In the past months a number of articles were published about Cloud Computing and taxes. As a techie, choosing a software vendor on the basis of taxes may not be something considered. But, depending on the jurisdiction, software purchases can be charged sales taxes, service taxes, or value added taxes. While one might think ‘rented software’ isn’t a purchase and can’t be charged a sales tax, in some places it may be considered a capital acquisition (and taxes as a sale) while in others it could be charged a valued added tax (which taxes services as well as sales in European countries and Israel) or might be subject to various business taxes (such as a franchise tax in Texas where every company’s data on the Cloud is considered a local franchise and taxes as such.)
First an important definition of terms, because almost EVERY “Cloud Computing will be Taxed” article I read got it absolutely WRONG…
Cloud Computing – renting computing resources from a remote vendor on the basis of computing units rather than physical equipment. For example, I need web serving ability that can handle a site taking 100,000 visits an hour and storage for 5,000 high resolution photos. I do not rent servers, computers, or hard disks, I rent “capacity” and often pay for capacity x price-per-capacity-unit per day of use.
When using Cloud Computing resources, I do not know where the resources I’m using are or what physical equipment is involved. I just need some “capacity” to “run my stuff”.

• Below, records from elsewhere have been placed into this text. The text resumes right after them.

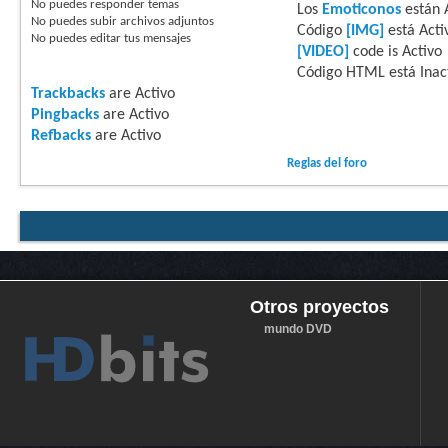
No puedes
responder temas
Los
Emoticonos
están
No puedes
subir archivos adjuntos
Código
[IMG]
está
Acti
No puedes
editar tus mensajes
[VIDEO]
code is
Activo
Código HTML está
Inac
Trackbacks
are
Activo
Pingbacks
are
Activo
Refbacks
are
Activo
Reglas del foro
Otros proyectos
mundo DVD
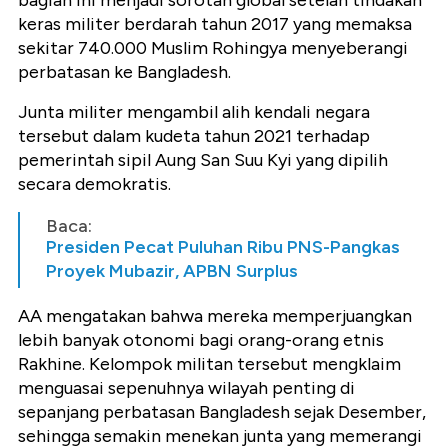
bagian ini menjadi sorotan global setelah tindakan
keras militer berdarah tahun 2017 yang memaksa
sekitar 740.000 Muslim Rohingya menyeberangi
perbatasan ke Bangladesh.
Junta militer mengambil alih kendali negara
tersebut dalam kudeta tahun 2021 terhadap
pemerintah sipil Aung San Suu Kyi yang dipilih
secara demokratis.
Baca:
Presiden Pecat Puluhan Ribu PNS-Pangkas
Proyek Mubazir, APBN Surplus
AA mengatakan bahwa mereka memperjuangkan
lebih banyak otonomi bagi orang-orang etnis
Rakhine. Kelompok militan tersebut mengklaim
menguasai sepenuhnya wilayah penting di
sepanjang perbatasan Bangladesh sejak Desember,
sehingga semakin menekan junta yang memerangi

Software / Platform / Integration / Infrastructure AS A Service – renting use of particular software capabilities with the software operating at the remote vendor. For example, I need CRM (Customer Resource Management) functions for my business, so I decide to use Salesforce.com which provides me a series of software-package abilities that I access remotely running somewhere on their servers (or in their Cloud). I do not rent servers and install their software, I rent “software capacity” measured in software usage units (per day / month / or year), such as number of users from my office + number of customer records I store in their software x price-per-software-unit x amount of time used.
Cloud Computing is something IT people might talk about and use, particularly infrastructure people. …As a Service is something the business people might talk about, such as “should we buy SAP CRM or use Salesforce.com Software as a Service”?

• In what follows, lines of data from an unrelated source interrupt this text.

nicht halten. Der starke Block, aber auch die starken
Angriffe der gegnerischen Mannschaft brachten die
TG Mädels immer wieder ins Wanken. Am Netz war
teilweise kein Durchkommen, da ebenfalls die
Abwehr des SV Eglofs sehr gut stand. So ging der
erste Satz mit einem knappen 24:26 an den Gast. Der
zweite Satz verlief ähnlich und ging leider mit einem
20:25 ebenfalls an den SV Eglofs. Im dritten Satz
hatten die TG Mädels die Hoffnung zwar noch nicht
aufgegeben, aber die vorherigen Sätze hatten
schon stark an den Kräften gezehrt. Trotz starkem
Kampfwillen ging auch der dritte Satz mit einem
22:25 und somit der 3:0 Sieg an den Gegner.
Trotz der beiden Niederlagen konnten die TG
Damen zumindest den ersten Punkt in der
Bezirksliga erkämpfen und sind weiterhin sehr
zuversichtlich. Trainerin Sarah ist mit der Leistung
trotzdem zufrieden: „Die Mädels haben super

As states and countries are becoming desperate for taxes, all kinds of weird tax schemes are being extended to cover data centers and software services.

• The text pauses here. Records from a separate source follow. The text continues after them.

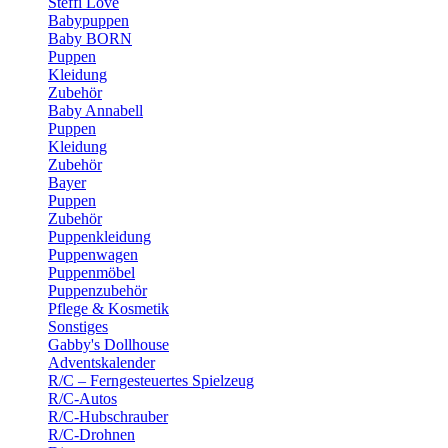
Steffi Love
Babypuppen
Baby BORN
Puppen
Kleidung
Zubehör
Baby Annabell
Puppen
Kleidung
Zubehör
Bayer
Puppen
Zubehör
Puppenkleidung
Puppenwagen
Puppenmöbel
Puppenzubehör
Pflege & Kosmetik
Sonstiges
Gabby's Dollhouse
Adventskalender
R/C – Ferngesteuertes Spielzeug
R/C-Autos
R/C-Hubschrauber
R/C-Drohnen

The whole point of Cloud Computing and Software (etc.) as a Service is that the user (the company using the services) do not need to worry about where the supporting equipment is, what it is, is it secure / backed up / managed / etc. All the physical operational details are managed by the Cloud or As a Service vendor.
Even further, the vendors themselves are expected to managed and balance their physical capacity, so from where your service is being provided, upon what your service is running and where your data is located may change as the vendor rebalances their customer load.
However, if we factor taxes into the picture it’s possible using software in a location or having your data in a location could subject you to local taxes. Which means these questions suddenly apply (which are the opposite of the point and goals of Cloud Computing and As a Service)…
When companies are multi-state and multi-national, those questions can be even more complicated.
You can’t just ask “where’s the server”, as the server may be virtualized or relocated depending on capacity requirements at any given time. With current Cloud Computing technology, it’s probably staying within 1 physical data center though.
So now when considering Cloud or As a Service, one must also consider the tax implications in the ‘buyer’s’ jurisdiction, the ‘seller’s’ jurisdiction, the jurisdiction of the data center providing the computing power and the jurisdiction of the data center providing storage capacity (if different from the computing power).
As noted above, Texas (somewhat accidentally) tries to charge a business franchise tax if Texas based data centers are providing your Cloud or As a Service services (the assumption being your computing or data in their state is a physical presence in their state – which is why Cloud vendors all left Texas).
Similarly California recently tried to tax Amazon.com by stating local people in your affiliate program qualifies as a local office (to which Amazon responded by cancelling their affiliate program for anyone with a California address).
To date the Cloud vendors are solving the problem by avoiding jurisdictions where such taxes might have impact. But in major deals it’s appropriate to involve your lawyers and accountants to verify contract and local law details that may apply.
Much internet growth was fueled by the opportunity to avoid brick-and-mortar taxes. Let’s hope politicians don’t overly tax the Cloud market before it has a chance to develop it’s advantages and provide a business base worth taxing.